Work required =
Render the entries as a numbered list, beginning at the line that has "kingdom: Animalia" and stopping after the line that has "genus: Croton", with blank lines left out. Omit the pictures.

══════════════════════════════

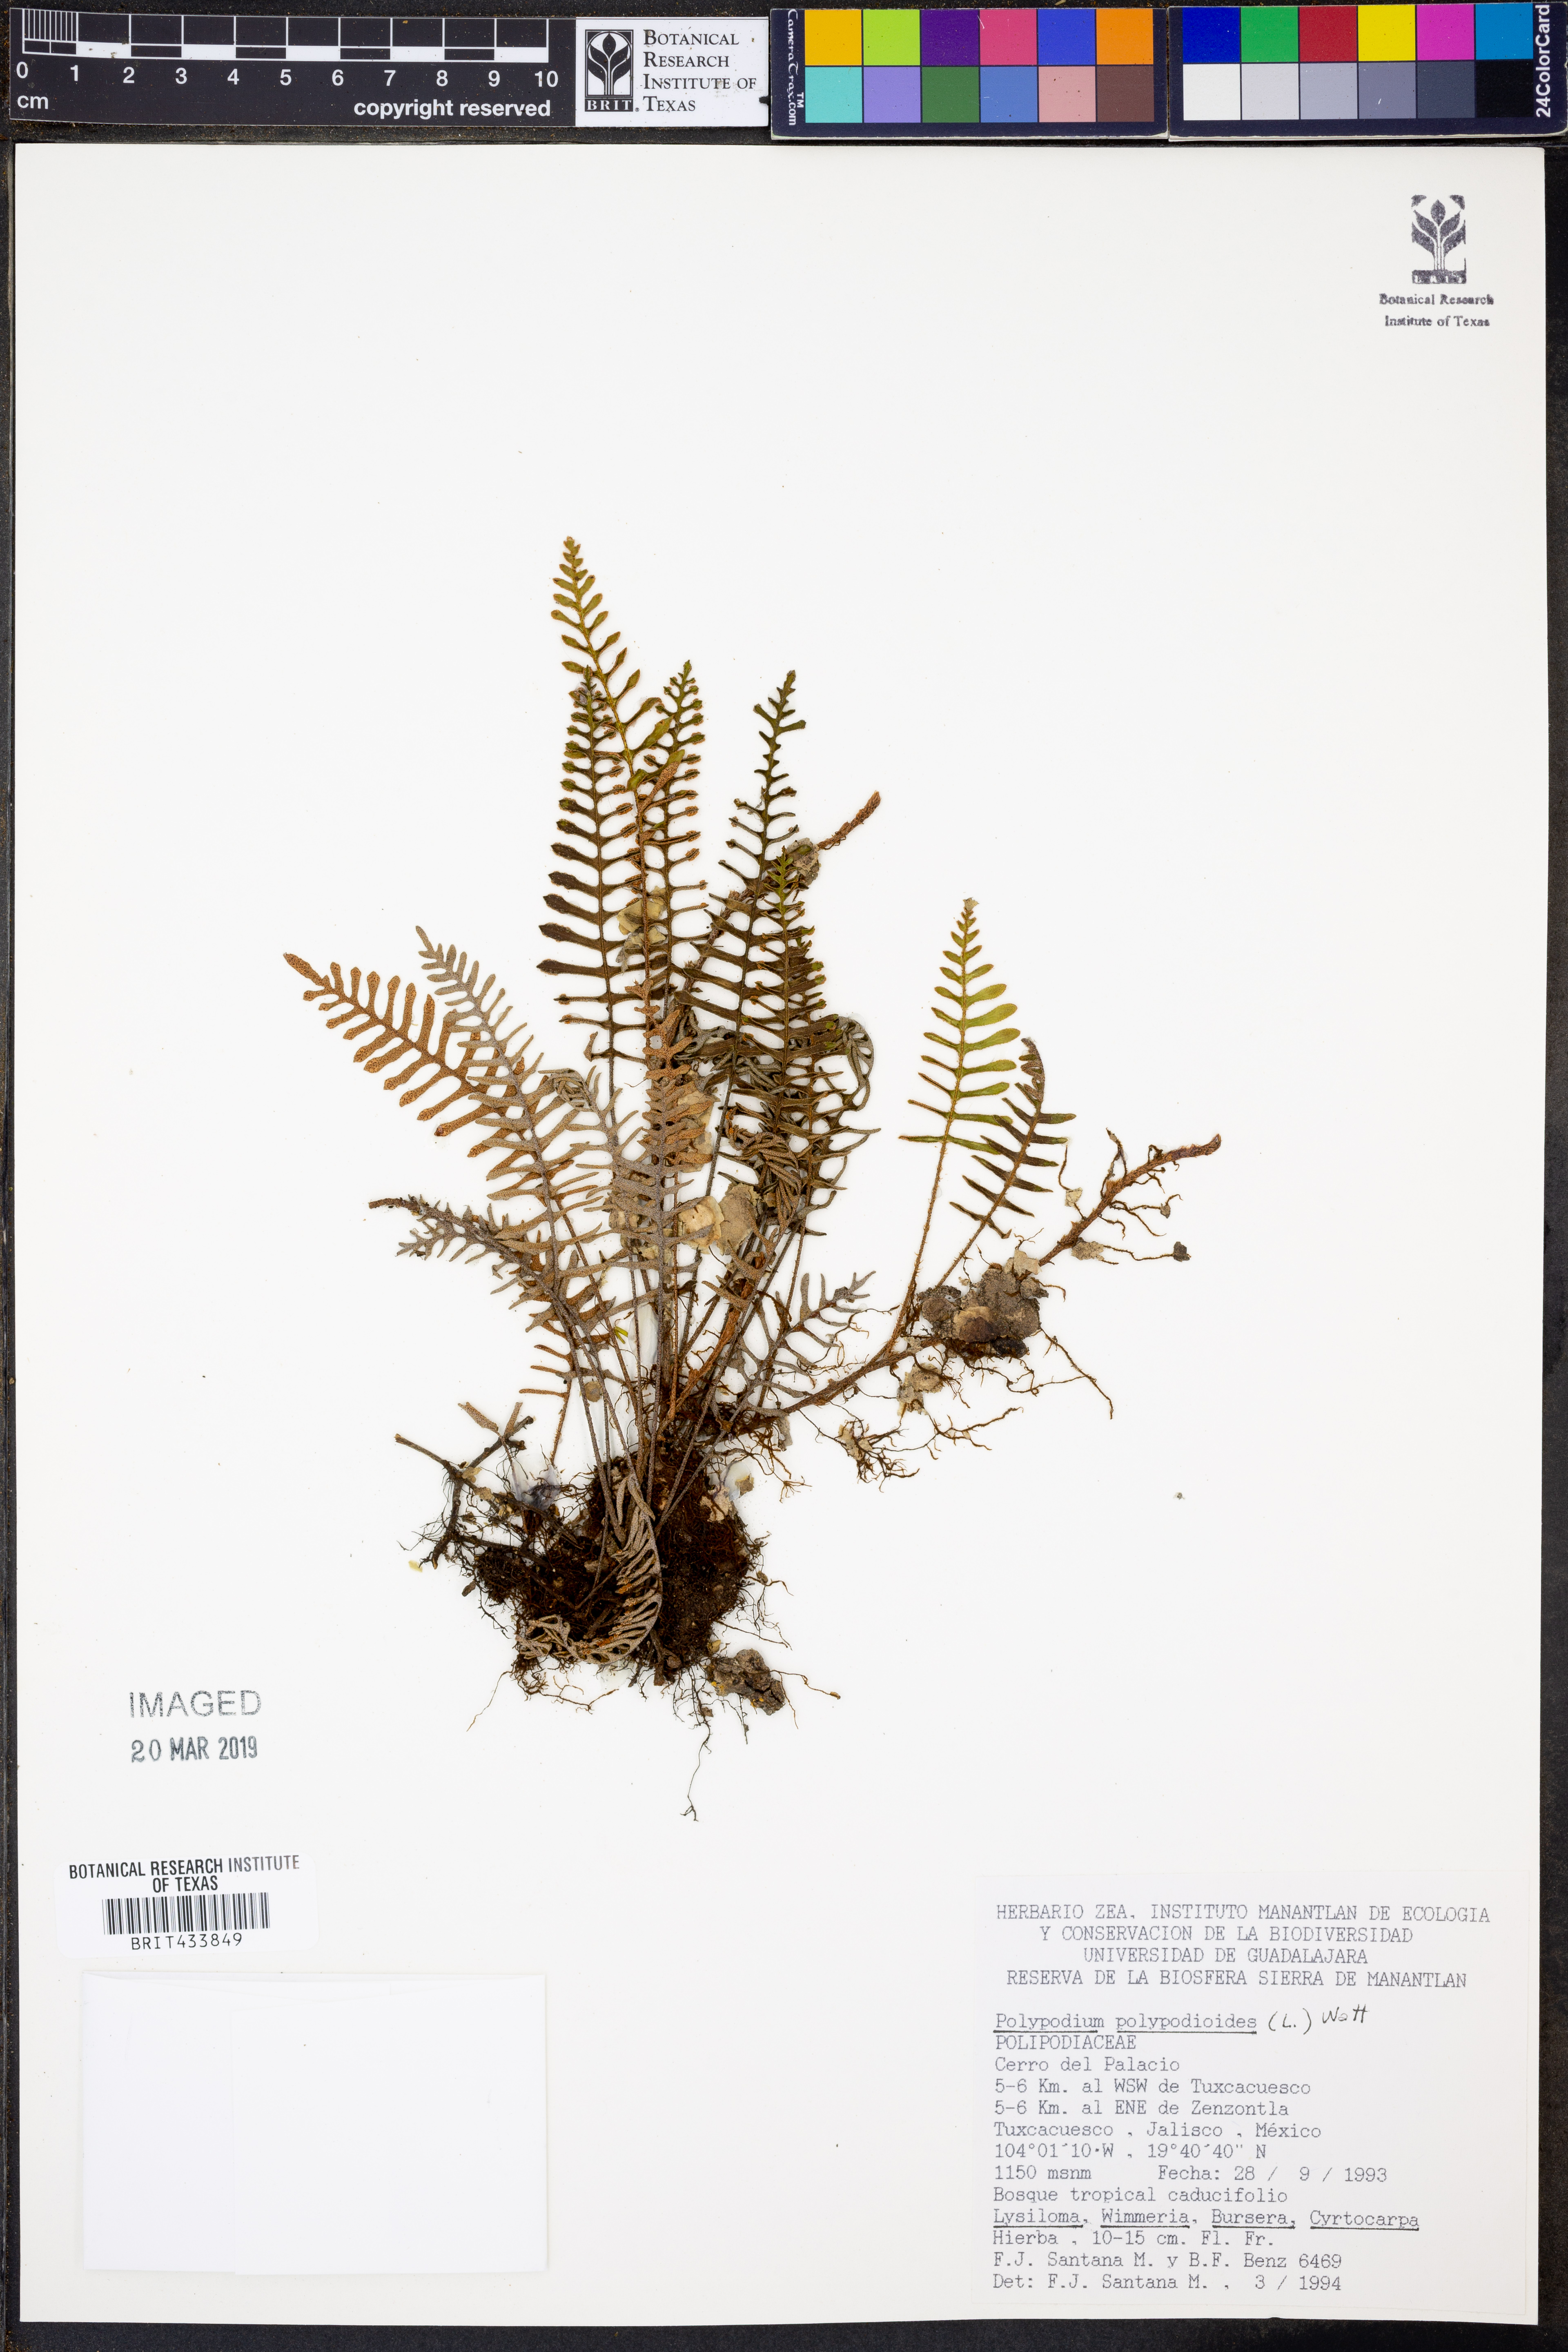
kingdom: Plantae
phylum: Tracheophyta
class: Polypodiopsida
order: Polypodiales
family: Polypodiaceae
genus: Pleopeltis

══════════════════════════════

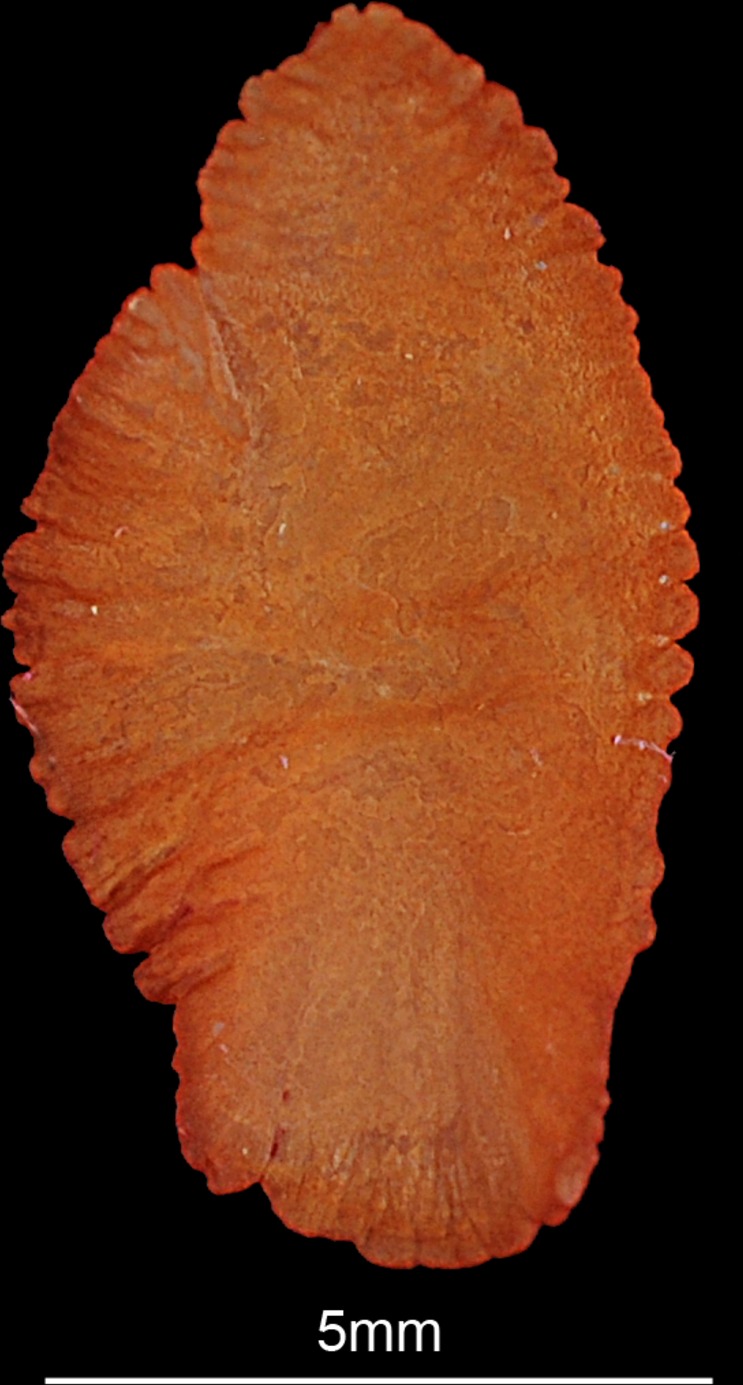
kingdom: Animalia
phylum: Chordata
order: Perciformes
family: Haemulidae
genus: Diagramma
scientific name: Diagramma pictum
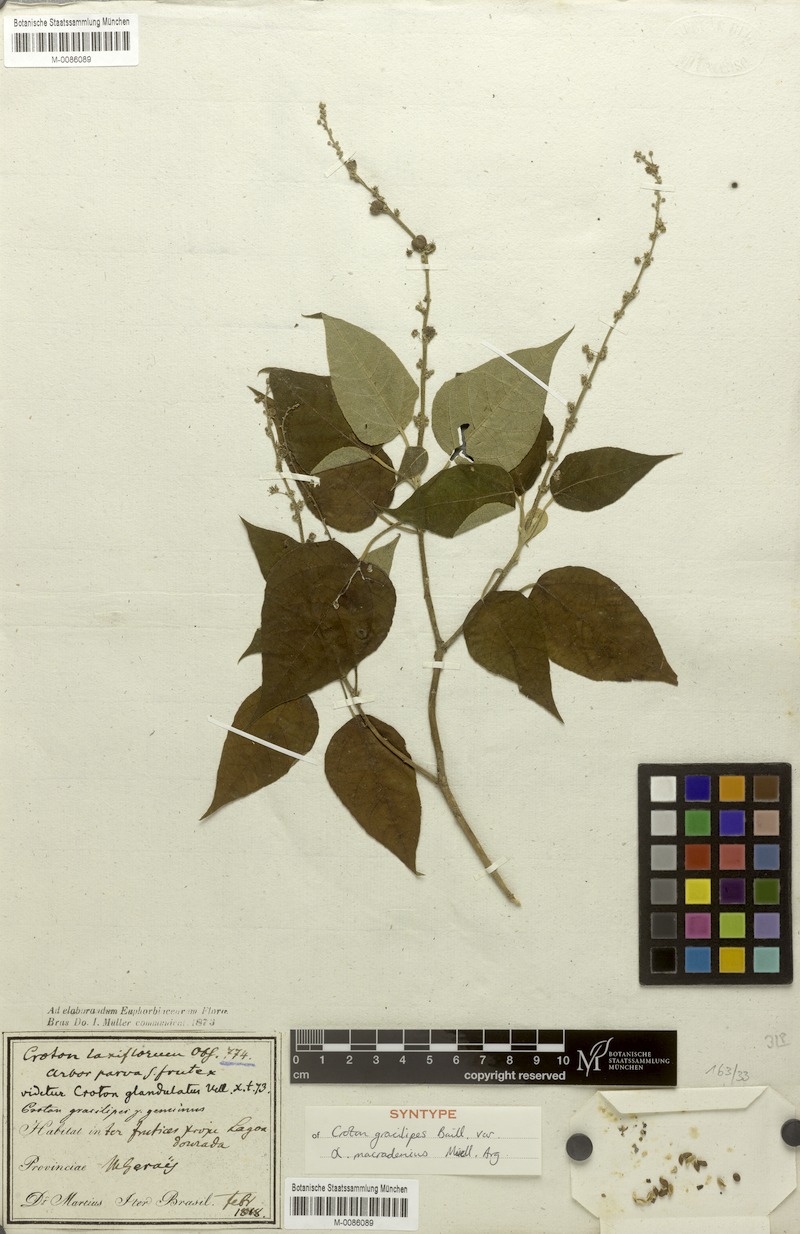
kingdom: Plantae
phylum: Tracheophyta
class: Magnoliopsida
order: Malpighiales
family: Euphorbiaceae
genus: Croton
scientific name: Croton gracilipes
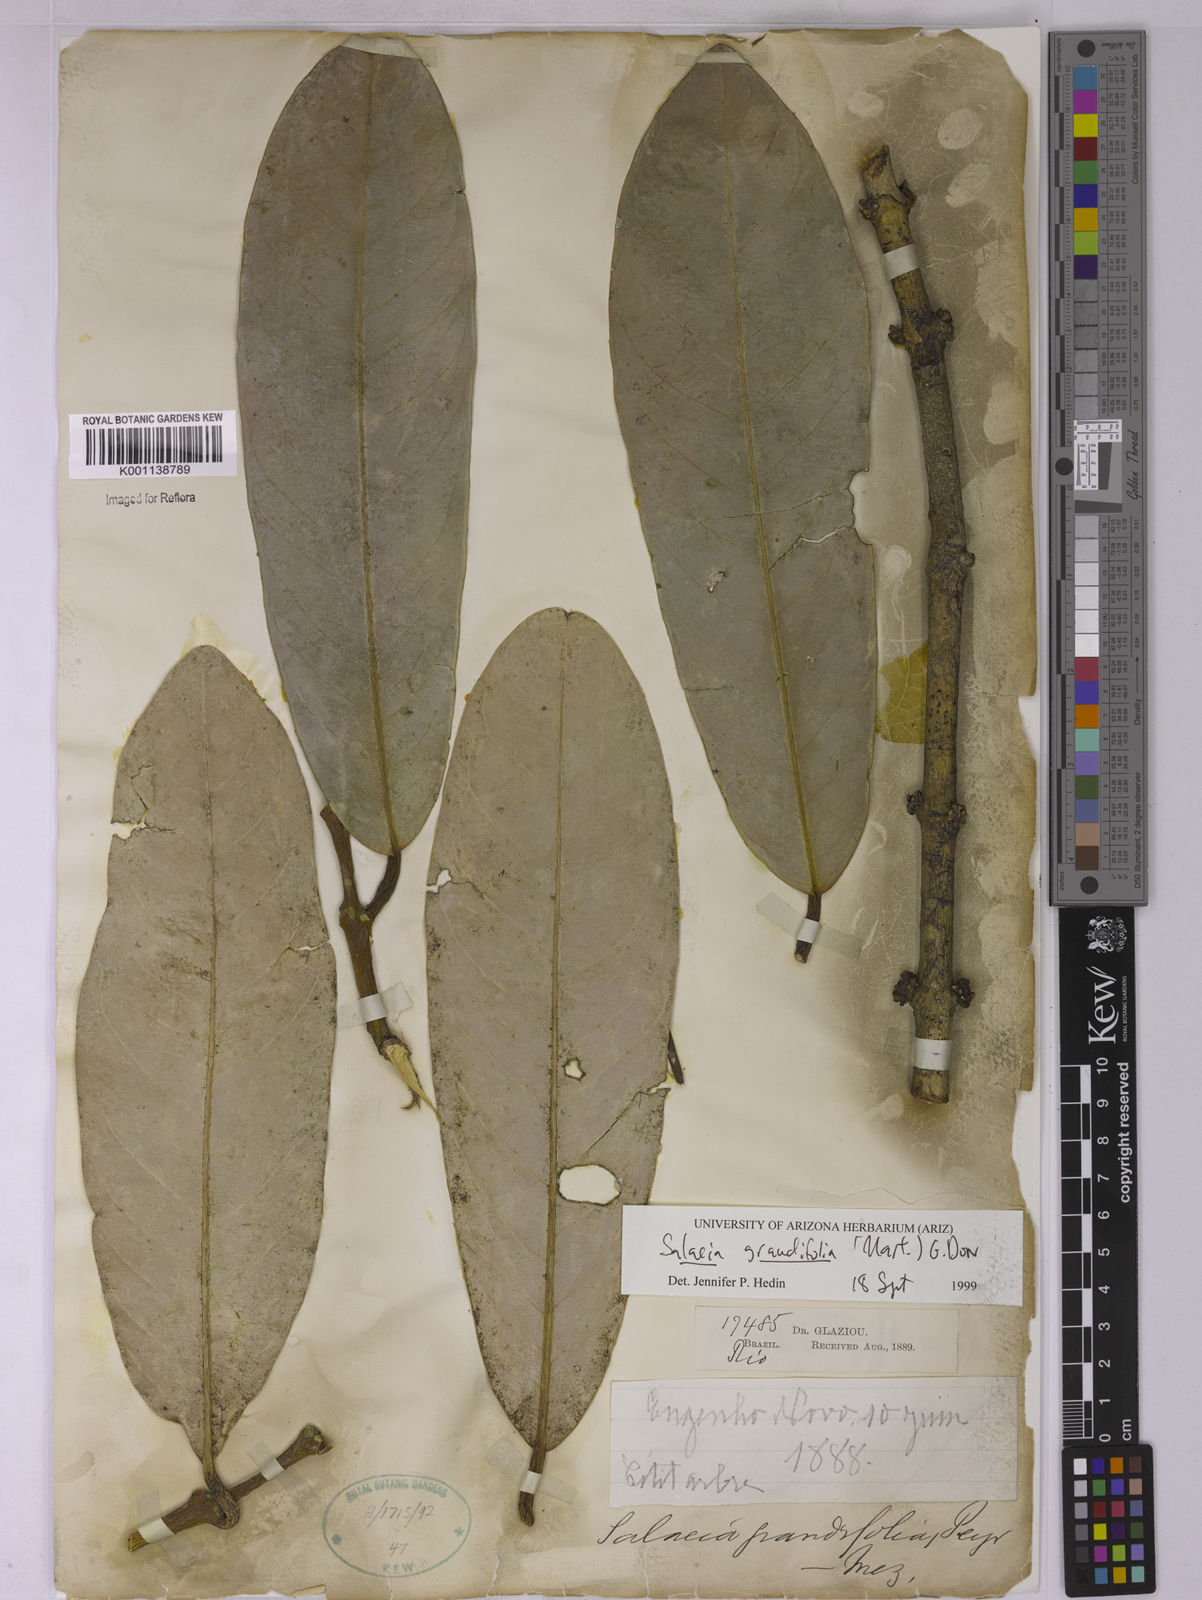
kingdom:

══════════════════════════════

Correct answer =
1. kingdom: Animalia
2. phylum: Chordata
3. order: Perciformes
4. family: Haemulidae
5. genus: Diagramma
6. scientific name: Diagramma pictum
7. kingdom: Plantae
8. phylum: Tracheophyta
9. class: Magnoliopsida
10. order: Malpighiales
11. family: Euphorbiaceae
12. genus: Croton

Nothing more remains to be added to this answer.